Lo mismo podría decirse de las fuerzas catalanas. Tienen que elegir entre asociarse a la parte más consciente del Estado o abrir la puerta a la más regresiva. Si creen que entonces vendrá alguien en su ayuda por estar sometidos a la barbarie, que recuerden la que reciben los demócratas húngaros o polacos. No se puede interpretar la situación del actual C's como un obstáculo para avanzar hacia esa voluntad de defender la sociedad plural. Hoy nada decisivo pasa por C's. Su evolución procede de la decisión de que el electorado que le queda se irá al PSOE para reforzar el ala derechista del partido. Fracturar y abandonar esa parte de la sociedad, hoy todavía mayoritaria, no nos llevará a otro sitio que a la derrota común. El mayor concernido es el Gobierno, que es consciente no tanto de su debilidad, sino de la base compleja de apoyos sobre los que se levanta.
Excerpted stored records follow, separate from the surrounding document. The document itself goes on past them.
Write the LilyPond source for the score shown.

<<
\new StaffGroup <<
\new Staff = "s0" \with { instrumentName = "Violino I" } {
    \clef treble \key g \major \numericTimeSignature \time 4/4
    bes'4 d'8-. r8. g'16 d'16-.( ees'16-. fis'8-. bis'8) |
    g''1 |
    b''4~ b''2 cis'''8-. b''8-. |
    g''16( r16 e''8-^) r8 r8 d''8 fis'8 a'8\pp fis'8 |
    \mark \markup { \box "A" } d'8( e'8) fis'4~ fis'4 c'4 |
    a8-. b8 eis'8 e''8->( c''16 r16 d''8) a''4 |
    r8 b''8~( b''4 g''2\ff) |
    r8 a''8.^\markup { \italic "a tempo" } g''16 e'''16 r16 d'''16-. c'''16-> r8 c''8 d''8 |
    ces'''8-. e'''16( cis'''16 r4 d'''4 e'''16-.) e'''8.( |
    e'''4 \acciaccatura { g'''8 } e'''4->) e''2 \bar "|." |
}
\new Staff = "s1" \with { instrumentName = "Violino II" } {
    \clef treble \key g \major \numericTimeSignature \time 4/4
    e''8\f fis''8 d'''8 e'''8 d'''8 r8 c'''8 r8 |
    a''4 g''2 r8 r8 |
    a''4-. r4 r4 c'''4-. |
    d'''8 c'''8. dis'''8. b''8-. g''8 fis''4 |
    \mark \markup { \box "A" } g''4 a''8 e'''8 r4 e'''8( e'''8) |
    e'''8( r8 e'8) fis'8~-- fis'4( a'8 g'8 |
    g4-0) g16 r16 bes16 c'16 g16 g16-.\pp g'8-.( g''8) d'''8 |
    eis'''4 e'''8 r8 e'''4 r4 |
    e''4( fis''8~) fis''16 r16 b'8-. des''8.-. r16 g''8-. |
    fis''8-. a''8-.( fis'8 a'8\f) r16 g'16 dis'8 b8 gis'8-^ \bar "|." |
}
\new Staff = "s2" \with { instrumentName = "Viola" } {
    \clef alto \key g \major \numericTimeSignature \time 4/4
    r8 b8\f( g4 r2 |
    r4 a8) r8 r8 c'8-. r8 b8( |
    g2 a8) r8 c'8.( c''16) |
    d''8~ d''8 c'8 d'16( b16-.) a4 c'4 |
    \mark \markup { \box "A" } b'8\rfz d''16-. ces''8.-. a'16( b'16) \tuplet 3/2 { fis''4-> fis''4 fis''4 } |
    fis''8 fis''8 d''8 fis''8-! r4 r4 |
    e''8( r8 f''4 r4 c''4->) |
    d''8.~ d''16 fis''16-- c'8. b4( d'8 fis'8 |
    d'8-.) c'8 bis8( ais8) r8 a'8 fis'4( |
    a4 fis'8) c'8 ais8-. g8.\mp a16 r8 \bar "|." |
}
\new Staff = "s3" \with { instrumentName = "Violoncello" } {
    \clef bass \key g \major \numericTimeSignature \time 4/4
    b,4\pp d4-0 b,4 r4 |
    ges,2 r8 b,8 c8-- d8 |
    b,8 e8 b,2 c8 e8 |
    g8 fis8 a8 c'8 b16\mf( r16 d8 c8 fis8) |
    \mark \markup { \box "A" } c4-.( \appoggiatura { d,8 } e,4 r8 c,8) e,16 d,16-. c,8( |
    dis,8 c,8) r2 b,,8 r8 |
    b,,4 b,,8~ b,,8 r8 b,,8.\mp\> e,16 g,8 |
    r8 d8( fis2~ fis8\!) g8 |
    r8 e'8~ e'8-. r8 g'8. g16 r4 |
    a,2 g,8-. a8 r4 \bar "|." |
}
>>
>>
Hasta la fecha, el Gobierno se muestra incapaz de poner en marcha un liderazgo claro sobre todos esos sectores, porque su base partidista, el PSOE, no tiene recursos intelectuales ni políticos para generar un proyecto claro y porque la debilidad orgánica de Podemos no le ofrece una base estable de apoyo. Lo que ha sucedido con Vistalegre III es significativo, tanto como la voluntad de generar un medio de comunicación propio, que aumentará todavía más su auto-referencialidad y su cierre político. Pero España avanza incontenible hacia un esquema político complejo, como se ha visto con la variable autonómica en la pandemia, y ese tipo de escenario requiere cambiar las reglas de actuación y de comunicación política, ámbito en el que el Gobierno no cesa de cometer errores. Por ahora no ha logrado convencernos de que conoce la diferencia entre trampear y gobernar.

Un gobierno apoyado por esa España plural es mucho más difícil que un gobierno apoyado por el PP. Ahí ha tenido España su talón de Aquiles milenario, en su incapacidad de mantener unidos intereses plurales. Mientras no se consiga eso, no se habrá conseguido nada. Cuatro años con esta capacidad de cometer errores, desde Universidades a Interior, desde Economía a Educación y a Cultura, no son viables. Es preciso reaccionar pronto porque esta oportunidad no se volverá a repetir.